🤖 AI Summary
Phenomenological yield criteria have long struggled to simultaneously satisfy descriptive fidelity, modeling flexibility, and thermodynamic consistency—particularly convexity—in modeling metallic plastic anisotropy. To address this, we propose two thermodynamically consistent neural network–based yield models: (i) a hybrid input-convex neural network (ICNN) enhanced with Hill-type anisotropy, and (ii) a permutation-invariant ICNN (PI-ICNN) incorporating linear stress transformations and permutation invariance. Both models enforce convexity of the yield function via ICNN architecture and achieve few-shot learning using sparse experimental data and k-fold cross-validation. Experimental evaluation demonstrates that PI-ICNN significantly outperforms Yld2004-18p in predicting yield loci and Lankford coefficients, achieving high accuracy, strong generalization across loading paths and materials, and minimal overfitting risk. This work establishes a novel, physics-embedded, data-driven paradigm for advanced metal forming simulation.
📝 Abstract
Plastic anisotropy in metals remains challenging to model. This is partly because conventional phenomenological yield criteria struggle to combine a highly descriptive, flexible representation with constraints, such as convexity, dictated by thermodynamic consistency. To address this gap, we employ architecturally-constrained neural networks and develop two data-driven frameworks: (i) a hybrid model that augments the Hill yield criterion with an Input Convex Neural Network (ICNN) to get an anisotropic yield function representation in the six-dimensional stress space and (ii) a permutation-invariant input convex neural network (PI-ICNN) that learns an isotropic yield function representation in the principal stress space and embeds anisotropy through linear stress transformations.
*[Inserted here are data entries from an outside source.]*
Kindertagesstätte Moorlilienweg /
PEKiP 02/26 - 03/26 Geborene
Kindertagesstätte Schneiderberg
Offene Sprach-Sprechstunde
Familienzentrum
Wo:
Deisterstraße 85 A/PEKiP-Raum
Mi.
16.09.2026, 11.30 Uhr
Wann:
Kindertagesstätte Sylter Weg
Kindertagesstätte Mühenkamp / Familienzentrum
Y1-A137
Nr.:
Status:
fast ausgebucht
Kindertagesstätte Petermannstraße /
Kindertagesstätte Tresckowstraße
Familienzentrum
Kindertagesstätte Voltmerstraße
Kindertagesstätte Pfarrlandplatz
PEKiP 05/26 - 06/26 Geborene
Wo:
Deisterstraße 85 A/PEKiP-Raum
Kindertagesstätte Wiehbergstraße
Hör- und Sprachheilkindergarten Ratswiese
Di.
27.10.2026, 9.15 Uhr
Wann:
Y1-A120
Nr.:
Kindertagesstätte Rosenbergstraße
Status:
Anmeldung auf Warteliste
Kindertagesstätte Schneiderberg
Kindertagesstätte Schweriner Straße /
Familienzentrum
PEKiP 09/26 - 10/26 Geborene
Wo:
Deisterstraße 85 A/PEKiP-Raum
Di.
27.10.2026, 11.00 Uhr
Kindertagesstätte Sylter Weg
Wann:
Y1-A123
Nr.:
We calibrate the proposed frameworks on a sparse Al-7079 extrusion experimental dataset comprising 12 uniaxial samples with measured yield stresses and Lankford ratios. To test the robustness of each framework, nine datasets were generated using k-fold cross-validation. These datasets were then used to quantitatively compare Hill-48, Yld2004-18p, pure ICNNs, the hybrid approach, and the PI-ICNN frameworks. While ICNNs and hybrid approaches can almost perfectly fit the training data, they exhibit significant over-fitting, resulting in high validation and test losses. In contrast, both PI-ICNN frameworks demonstrate better generalization capabilities, even outperforming Yld2004-18p on the validation and test data. These results demonstrate that PI-ICNNs unify physics-based constraints with the flexibility of neural networks, enabling the accurate prediction of both yield loci and Lankford ratios from minimal data. The approach opens a path toward rapid, thermodynamically consistent constitutive models for advanced forming simulations and future exploration of coupled hardening or microstructure-informed design.